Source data
★ ★ ★ ★ ★
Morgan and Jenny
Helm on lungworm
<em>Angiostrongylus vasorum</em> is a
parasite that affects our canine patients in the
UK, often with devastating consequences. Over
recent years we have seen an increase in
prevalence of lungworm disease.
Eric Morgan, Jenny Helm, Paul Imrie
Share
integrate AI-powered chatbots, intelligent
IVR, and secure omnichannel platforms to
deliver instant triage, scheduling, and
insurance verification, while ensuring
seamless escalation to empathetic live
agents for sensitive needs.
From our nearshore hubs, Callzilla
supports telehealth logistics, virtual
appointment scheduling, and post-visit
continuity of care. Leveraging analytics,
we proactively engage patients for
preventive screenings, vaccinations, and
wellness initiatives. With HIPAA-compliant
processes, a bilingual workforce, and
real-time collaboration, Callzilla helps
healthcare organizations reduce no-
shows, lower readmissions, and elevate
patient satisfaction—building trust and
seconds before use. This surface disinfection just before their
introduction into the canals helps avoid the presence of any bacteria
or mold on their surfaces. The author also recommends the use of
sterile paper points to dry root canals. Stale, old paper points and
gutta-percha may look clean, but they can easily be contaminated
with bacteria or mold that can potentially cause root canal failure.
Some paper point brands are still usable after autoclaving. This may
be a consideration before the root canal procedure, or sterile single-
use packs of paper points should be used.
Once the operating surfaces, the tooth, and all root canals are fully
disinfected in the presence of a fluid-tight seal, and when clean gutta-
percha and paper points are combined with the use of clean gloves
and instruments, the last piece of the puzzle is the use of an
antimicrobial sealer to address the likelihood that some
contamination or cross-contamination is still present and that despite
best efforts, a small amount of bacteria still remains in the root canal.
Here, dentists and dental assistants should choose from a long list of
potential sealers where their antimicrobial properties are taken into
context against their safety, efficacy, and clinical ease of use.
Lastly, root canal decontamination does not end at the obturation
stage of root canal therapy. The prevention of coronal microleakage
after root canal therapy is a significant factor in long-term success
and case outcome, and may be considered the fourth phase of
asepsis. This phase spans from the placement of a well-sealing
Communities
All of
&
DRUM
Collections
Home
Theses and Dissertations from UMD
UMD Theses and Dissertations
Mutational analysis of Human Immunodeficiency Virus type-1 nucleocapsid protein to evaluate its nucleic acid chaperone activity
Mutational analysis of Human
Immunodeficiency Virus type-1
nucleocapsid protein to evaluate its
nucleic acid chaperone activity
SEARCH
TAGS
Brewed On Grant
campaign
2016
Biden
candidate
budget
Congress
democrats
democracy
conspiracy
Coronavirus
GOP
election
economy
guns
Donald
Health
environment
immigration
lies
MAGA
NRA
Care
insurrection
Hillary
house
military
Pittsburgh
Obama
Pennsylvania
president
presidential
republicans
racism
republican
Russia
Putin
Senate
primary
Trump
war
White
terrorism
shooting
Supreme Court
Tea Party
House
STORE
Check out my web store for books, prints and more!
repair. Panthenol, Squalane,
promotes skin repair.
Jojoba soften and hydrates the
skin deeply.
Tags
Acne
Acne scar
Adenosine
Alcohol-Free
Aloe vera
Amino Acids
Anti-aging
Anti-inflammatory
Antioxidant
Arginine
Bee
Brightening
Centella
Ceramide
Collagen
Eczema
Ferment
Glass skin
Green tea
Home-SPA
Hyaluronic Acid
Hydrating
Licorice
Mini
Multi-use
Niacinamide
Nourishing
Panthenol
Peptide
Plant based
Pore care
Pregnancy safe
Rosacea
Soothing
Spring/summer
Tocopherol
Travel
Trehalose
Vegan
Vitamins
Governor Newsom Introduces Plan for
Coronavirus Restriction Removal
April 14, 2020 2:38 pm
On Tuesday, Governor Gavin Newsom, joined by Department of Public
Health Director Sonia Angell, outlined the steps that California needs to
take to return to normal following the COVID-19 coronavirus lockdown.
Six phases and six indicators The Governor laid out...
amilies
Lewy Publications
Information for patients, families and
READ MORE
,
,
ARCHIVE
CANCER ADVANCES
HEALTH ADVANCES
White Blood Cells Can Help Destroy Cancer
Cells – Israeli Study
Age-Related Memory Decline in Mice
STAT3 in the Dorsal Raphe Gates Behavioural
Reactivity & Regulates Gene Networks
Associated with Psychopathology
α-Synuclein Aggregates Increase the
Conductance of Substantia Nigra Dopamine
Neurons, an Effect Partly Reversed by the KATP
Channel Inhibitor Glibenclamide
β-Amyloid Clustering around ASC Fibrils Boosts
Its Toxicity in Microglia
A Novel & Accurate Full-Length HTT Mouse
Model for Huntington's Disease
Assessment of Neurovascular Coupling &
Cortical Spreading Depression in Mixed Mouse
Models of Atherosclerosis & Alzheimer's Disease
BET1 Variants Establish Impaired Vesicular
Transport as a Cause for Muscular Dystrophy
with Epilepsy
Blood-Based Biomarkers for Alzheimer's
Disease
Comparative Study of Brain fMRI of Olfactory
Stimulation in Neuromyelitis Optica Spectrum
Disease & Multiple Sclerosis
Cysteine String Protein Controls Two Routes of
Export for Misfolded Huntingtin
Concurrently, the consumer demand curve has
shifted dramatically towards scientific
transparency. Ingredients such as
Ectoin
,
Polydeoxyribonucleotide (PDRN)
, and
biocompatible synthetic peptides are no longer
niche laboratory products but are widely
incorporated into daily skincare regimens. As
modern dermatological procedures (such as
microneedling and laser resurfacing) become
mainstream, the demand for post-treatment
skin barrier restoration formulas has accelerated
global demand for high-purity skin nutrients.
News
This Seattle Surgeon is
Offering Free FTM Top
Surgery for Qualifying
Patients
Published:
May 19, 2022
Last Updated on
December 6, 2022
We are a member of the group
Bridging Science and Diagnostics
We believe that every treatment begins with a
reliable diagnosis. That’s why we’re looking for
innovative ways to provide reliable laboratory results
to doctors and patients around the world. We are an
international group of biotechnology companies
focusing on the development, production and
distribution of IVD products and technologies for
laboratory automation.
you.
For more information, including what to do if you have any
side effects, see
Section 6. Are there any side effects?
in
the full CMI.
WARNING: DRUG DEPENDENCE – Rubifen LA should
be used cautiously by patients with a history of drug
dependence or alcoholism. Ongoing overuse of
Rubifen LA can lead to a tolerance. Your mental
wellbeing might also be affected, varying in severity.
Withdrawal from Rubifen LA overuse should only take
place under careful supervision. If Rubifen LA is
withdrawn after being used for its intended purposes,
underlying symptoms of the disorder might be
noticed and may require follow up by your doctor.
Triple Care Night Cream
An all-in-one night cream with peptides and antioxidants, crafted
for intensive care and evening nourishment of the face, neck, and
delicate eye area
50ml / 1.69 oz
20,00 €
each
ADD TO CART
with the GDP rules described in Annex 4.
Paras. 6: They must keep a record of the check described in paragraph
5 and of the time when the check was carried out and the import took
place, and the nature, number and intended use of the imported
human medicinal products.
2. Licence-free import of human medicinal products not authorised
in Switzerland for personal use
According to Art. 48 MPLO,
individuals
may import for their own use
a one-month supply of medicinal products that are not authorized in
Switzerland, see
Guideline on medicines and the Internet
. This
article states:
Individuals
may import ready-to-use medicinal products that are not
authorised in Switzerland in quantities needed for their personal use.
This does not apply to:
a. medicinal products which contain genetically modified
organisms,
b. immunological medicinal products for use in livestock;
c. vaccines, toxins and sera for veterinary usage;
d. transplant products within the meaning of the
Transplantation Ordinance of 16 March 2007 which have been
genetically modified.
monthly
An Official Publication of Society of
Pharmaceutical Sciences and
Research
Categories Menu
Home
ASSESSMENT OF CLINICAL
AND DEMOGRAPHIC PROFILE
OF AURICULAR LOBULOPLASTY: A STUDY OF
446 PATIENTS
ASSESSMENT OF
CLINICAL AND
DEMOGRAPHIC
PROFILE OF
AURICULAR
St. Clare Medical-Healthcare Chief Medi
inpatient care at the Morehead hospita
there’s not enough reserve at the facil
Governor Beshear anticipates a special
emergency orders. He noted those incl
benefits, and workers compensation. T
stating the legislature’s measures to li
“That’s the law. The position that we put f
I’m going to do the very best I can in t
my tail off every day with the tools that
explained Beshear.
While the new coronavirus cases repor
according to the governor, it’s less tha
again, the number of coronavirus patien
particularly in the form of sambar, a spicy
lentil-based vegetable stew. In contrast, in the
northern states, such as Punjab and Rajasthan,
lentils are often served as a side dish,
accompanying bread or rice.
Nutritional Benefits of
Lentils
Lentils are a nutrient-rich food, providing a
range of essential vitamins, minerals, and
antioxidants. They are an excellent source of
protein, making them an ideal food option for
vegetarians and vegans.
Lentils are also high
★ ★ ★ ★ ★
Task goal:
Nothing but a number is wanted: how many lines in the records above include "genetically".

Result of this exercise:
2